The Disneyland Hotel and the Disney Grand Californian Hotel & Spa are the only two properties in the city that fit AAA's strict guidelines for the luxury four-diamond rating. The Paradise Pier is considered a three-diamond property.

"At this time, we're getting about $35,000 in property tax from the Downtown Disney parking lot," Councilwoman Lucille Kring said. "If the Disney luxury hotel is built, we will get multiple times the revenue for the city. ...That's entirely new income and we're always trying to pay down our debt and provide more services for the residents...

"With 'Star Wars' coming and the convention center (expansion) opening next year, there's a lot of good stuff happening here in Anaheim," Kring said.

Last year, the City Council narrowly adopted a policy allowing developers building hotels to the four-diamond standards to apply to be reimbursed, for 20 years, 70 percent of the Transient Occupancy Tax collected from visitors staying at their hotel. Guests pay 15 percent of the room rate.

To receive the four-diamond rating, Disney must spend at least $225,000 per guest room, including $30,000 in furniture, fixtures and equipment in each room.

"This new flagship hotel would create thousands of jobs and benefit Anaheim with more than $750 million in additional tax revenue over the next four decades, while helping the city reach its stated goal of attracting more high-end visitors," Disneyland spokeswoman Suzi Brown said.

Disney joins the Wincome Group in proposing developments under the city's incentive policy.

Wincome affiliates have submitted plans to build two luxury properties: a $208 million, eight-story, 580-room hotel where the Anaheim Plaza Hotel & Suites stands at 1700 S. Harbor Blvd., and a $225 million, 634-room hotel on the site of The Anabella Hotel, adjacent to the Anaheim Convention Center.

Two more luxury hotels are planned at the GardenWalk outdoor mall. Those two received a separate $158 million in room tax subsidy from the city in 2013.

Disneyland officials did not say how much the 1401 Disneyland Drive project will cost, only that they are investing more than $2 billion in their resort over the next decade - that includes the construction of "Star Wars" land in Disneyland and a 5,000-spot parking structure and transit center nearby.

This fourth hotel is not part of the $1 billion investment deal Disney struck with the city last year to ban a gate tax for at least 30 years.

Disneyland is already entitled to build hotel rooms in the the Downtown Disney parking area. The council will need to vote on the tax incentive at a future meeting.

After the 20 years, the city would keep all of the bed tax revenue, which goes to pay off bonds that funded improvements to the resort district in 1996 and pay for general city expenses and community programs.

Mayor Tom Tait said he's "very disappointed" with Disney for applying for the tax incentive.

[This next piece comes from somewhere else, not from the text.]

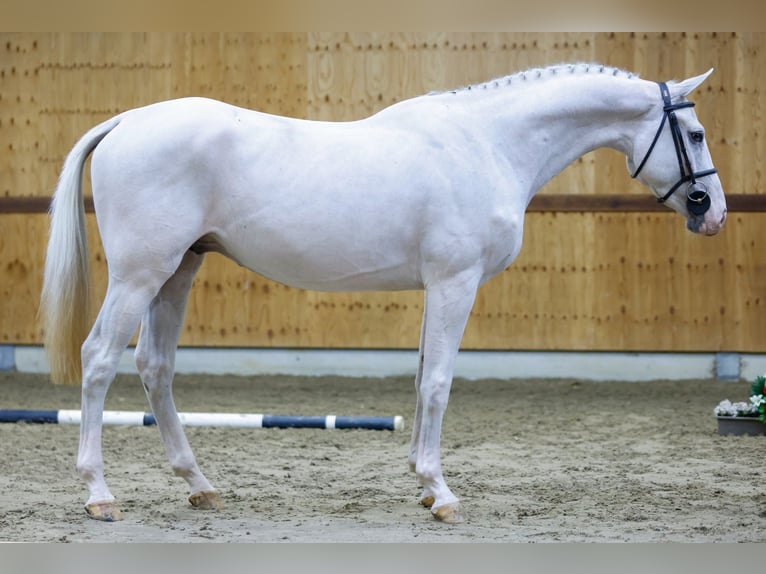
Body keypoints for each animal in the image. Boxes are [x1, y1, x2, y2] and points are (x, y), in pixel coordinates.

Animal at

"I don't think Disney needs a subsidy," he said. "They do quite well without one. Our city needs that tax revenue to provide basic services to our residents. The council already voted to not tax them for 45 years, and that's not enough. So, they want us to write them a check every year for 20 years. I think it's outrageous."

City leaders have argued Anaheim needs more luxury hotels to attract higher-end visitors. City staff have said their research indicates the Anaheim market has room for at least 2,500 of these rooms.